**SUPPLIED TEXT**
========================

What Happened
- India's Russian crude oil imports surged to approximately 1.5 million barrels per day (mb/d) in March 2026, up roughly 50% from 1.04 mb/d in February, as Indian refiners scrambled to replace Gulf-sourced crude lost to the Hormuz disruption.
- The surge followed the US granting India a temporary waiver to purchase Russian oil — a significant carve-out from broader sanctions pressure — and Indian companies bought up all available Russian crude on the spot market within days.
- Normally, Middle Eastern suppliers (Saudi Arabia, Iraq, UAE) account for 2.5–2.7 mb/d of India's crude intake; with the Hormuz crisis, these volumes have been sharply curtailed.
- Russia now accounts for a disproportionately large share of India's crude diet; the IEA has flagged this as increasing India's exposure to a single supplier.
- The surge is expected to cushion but not fully offset the Gulf supply shock.
Static Topic Bridges
India–Russia Energy Trade and the Post-2022 Discount Relationship
Following Russia's invasion of Ukraine in February 2022, Western sanctions and self-sanctioning by Western companies created a large discount in Russian Urals crude relative to Brent — at times as wide as $25–30 per barrel. Indian refiners, particularly IOC, BPCL, and HPCL, rapidly scaled up Russian crude purchases, taking advantage of the price differential to lower their feedstock costs. By 2023, Russia had become India's single largest crude supplier, overtaking Iraq and Saudi Arabia.
- India's Russian crude imports rose from near-zero pre-2022 to ~1.04 mb/d by early 2026.
- The Urals–Brent discount narrowed significantly by late 2023 as Asian demand for Russian oil rose, but Russia remained competitive.
- Payment has been processed via bilateral rupee-rouble mechanisms and through third-country banks (UAE-based banks became a key payment corridor).
- The US waiver for India to purchase Russian crude (March 2026 crisis) reflects Washington's understanding that forcing India to choose between Russian oil and Gulf shortfall would destabilise India's economy and push it further from the US orbit.

========================

**REQUIRED ACTION A**
Can you echo the dataset records from the line containing "v3.4 and less." through the last line of those records, with both ends included?
The passage on India's Russian crude imports and the dataset records are unrelated to each other.

(Dataset records)

========================

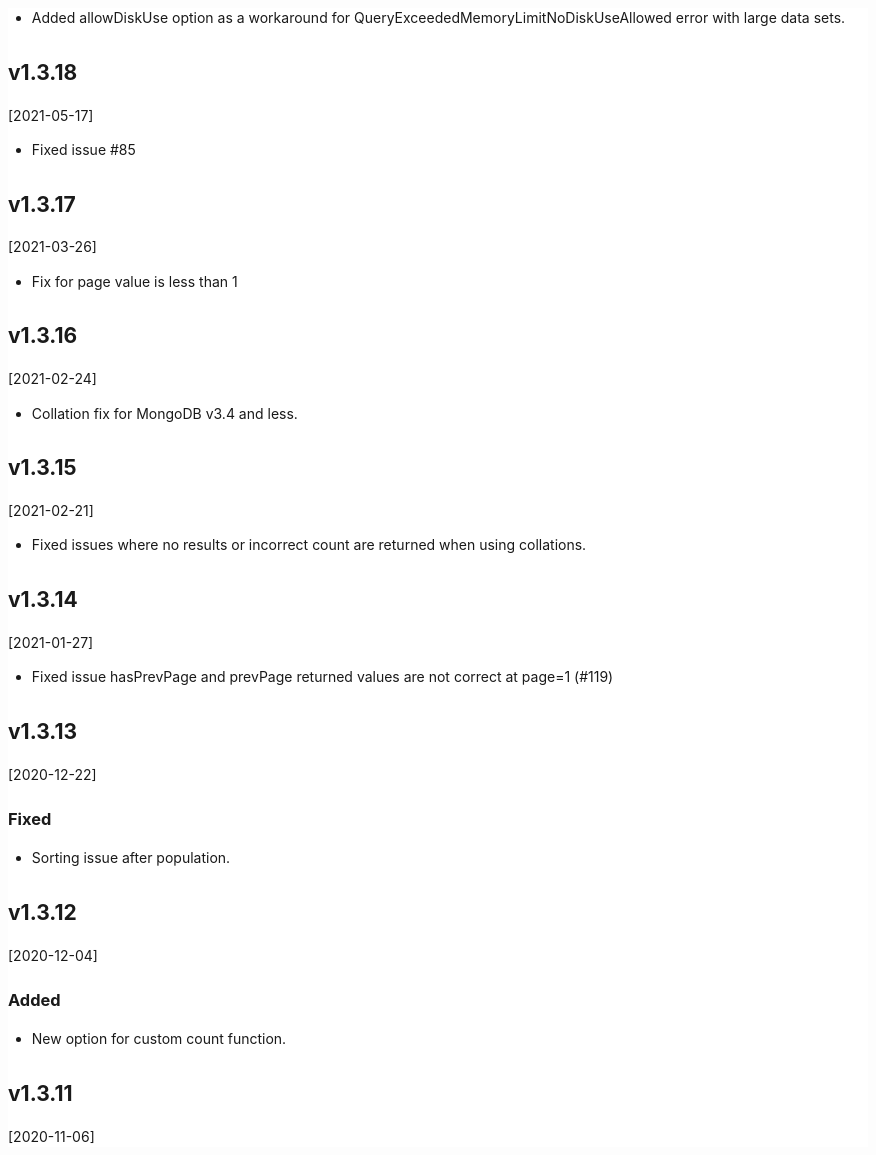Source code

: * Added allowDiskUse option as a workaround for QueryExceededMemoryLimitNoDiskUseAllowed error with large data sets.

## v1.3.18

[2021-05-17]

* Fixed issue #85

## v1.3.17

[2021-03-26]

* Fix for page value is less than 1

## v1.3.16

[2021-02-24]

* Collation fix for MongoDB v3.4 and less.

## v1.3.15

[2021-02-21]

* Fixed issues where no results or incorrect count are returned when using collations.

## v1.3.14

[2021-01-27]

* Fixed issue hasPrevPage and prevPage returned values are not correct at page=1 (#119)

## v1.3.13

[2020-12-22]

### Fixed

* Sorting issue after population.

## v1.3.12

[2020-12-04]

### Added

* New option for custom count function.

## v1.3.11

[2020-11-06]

========================

**REQUIRED ACTION B**
Could you update the passage on India's Russian crude imports from "What Happened" to "the Hormuz disruption.", putting "Hormuz crisis" in place of "Hormuz disruption"?

**ANSWER BOX A**
* Collation fix for MongoDB v3.4 and less.

## v1.3.15

[2021-02-21]

* Fixed issues where no results or incorrect count are returned when using collations.

## v1.3.14

[2021-01-27]

* Fixed issue hasPrevPage and prevPage returned values are not correct at page=1 (#119)

## v1.3.13

[2020-12-22]

### Fixed

* Sorting issue after population.

## v1.3.12

[2020-12-04]

### Added

* New option for custom count function.

## v1.3.11

[2020-11-06]

**ANSWER BOX B**
What Happened
- India's Russian crude oil imports surged to approximately 1.5 million barrels per day (mb/d) in March 2026, up roughly 50% from 1.04 mb/d in February, as Indian refiners scrambled to replace Gulf-sourced crude lost to the Hormuz crisis.